Material for this exercise →
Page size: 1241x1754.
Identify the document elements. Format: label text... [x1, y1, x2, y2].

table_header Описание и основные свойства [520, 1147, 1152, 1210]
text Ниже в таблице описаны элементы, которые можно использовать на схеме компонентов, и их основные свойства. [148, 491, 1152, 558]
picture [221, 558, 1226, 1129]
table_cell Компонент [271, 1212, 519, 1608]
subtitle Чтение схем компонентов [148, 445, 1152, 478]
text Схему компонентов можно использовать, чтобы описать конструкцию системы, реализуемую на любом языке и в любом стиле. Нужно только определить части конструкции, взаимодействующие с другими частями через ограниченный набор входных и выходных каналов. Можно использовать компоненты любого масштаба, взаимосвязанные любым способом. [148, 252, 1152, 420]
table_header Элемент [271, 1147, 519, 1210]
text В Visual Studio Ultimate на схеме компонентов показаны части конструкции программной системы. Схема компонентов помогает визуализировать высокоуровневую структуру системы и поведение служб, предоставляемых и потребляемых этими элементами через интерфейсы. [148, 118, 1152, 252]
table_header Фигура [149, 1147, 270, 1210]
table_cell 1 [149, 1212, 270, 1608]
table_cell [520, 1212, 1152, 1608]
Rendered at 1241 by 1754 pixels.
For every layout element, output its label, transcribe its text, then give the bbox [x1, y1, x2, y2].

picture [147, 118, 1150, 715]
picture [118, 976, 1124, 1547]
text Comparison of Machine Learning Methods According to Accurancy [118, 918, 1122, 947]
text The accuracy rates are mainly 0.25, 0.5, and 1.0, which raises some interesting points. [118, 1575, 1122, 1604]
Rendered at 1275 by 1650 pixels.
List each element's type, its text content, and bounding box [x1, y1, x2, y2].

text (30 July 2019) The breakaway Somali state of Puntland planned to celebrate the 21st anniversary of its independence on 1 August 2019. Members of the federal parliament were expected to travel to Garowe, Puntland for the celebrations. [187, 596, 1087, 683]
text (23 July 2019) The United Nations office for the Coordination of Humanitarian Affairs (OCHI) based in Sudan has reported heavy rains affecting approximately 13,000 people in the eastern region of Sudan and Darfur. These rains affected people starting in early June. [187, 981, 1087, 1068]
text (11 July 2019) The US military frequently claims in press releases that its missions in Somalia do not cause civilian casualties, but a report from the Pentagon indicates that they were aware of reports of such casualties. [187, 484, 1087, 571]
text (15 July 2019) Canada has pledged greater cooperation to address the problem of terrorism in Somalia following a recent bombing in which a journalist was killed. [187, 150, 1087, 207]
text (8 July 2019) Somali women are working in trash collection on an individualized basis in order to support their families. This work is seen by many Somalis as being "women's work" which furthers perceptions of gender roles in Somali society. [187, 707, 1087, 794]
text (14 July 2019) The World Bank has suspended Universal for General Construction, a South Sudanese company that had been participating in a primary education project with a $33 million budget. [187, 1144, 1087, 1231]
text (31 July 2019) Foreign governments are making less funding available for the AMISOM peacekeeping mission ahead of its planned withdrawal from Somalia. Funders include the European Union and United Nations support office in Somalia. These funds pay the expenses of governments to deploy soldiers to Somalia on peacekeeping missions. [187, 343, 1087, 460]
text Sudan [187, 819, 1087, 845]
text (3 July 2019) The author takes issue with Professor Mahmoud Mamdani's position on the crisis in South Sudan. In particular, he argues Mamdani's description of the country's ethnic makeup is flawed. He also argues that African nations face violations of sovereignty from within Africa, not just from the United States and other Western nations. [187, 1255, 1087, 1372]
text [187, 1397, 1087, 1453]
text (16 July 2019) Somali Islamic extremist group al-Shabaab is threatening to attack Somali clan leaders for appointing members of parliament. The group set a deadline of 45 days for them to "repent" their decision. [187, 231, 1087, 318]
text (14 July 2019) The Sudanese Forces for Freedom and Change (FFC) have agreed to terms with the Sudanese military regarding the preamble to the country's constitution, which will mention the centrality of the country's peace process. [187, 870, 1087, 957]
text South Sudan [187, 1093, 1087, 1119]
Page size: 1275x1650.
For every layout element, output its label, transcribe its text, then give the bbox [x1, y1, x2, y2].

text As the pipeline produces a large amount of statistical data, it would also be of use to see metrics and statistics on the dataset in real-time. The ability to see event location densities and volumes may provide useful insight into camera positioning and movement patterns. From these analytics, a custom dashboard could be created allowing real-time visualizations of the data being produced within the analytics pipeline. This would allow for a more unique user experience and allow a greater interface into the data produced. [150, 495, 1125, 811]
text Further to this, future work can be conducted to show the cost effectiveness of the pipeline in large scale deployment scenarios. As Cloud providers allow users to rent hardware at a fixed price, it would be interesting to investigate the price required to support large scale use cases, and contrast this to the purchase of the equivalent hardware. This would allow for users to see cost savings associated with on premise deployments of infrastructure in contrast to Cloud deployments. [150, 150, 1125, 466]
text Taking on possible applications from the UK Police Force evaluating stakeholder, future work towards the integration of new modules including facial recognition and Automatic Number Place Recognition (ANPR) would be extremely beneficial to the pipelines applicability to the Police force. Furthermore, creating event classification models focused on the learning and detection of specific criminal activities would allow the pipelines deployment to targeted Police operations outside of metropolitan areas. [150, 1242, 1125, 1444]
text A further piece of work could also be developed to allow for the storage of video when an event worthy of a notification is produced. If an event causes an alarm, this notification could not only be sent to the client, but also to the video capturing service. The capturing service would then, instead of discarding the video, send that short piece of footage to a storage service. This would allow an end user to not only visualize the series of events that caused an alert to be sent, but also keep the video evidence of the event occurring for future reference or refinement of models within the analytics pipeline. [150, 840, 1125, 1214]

Problem →
Which lines above include the word "large"? Return each one.

Exercise result →
text As the pipeline produces a large amount of statistical data, it would also be of use to see metrics and statistics on the dataset in real-time. The ability to see event location densities and volumes may provide useful insight into camera positioning and movement patterns. From these analytics, a custom dashboard could be created allowing real-time visualizations of the data being produced within the analytics pipeline. This would allow for a more unique user experience and allow a greater interface into the data produced. [150, 495, 1125, 811]
text Further to this, future work can be conducted to show the cost effectiveness of the pipeline in large scale deployment scenarios. As Cloud providers allow users to rent hardware at a fixed price, it would be interesting to investigate the price required to support large scale use cases, and contrast this to the purchase of the equivalent hardware. This would allow for users to see cost savings associated with on premise deployments of infrastructure in contrast to Cloud deployments. [150, 150, 1125, 466]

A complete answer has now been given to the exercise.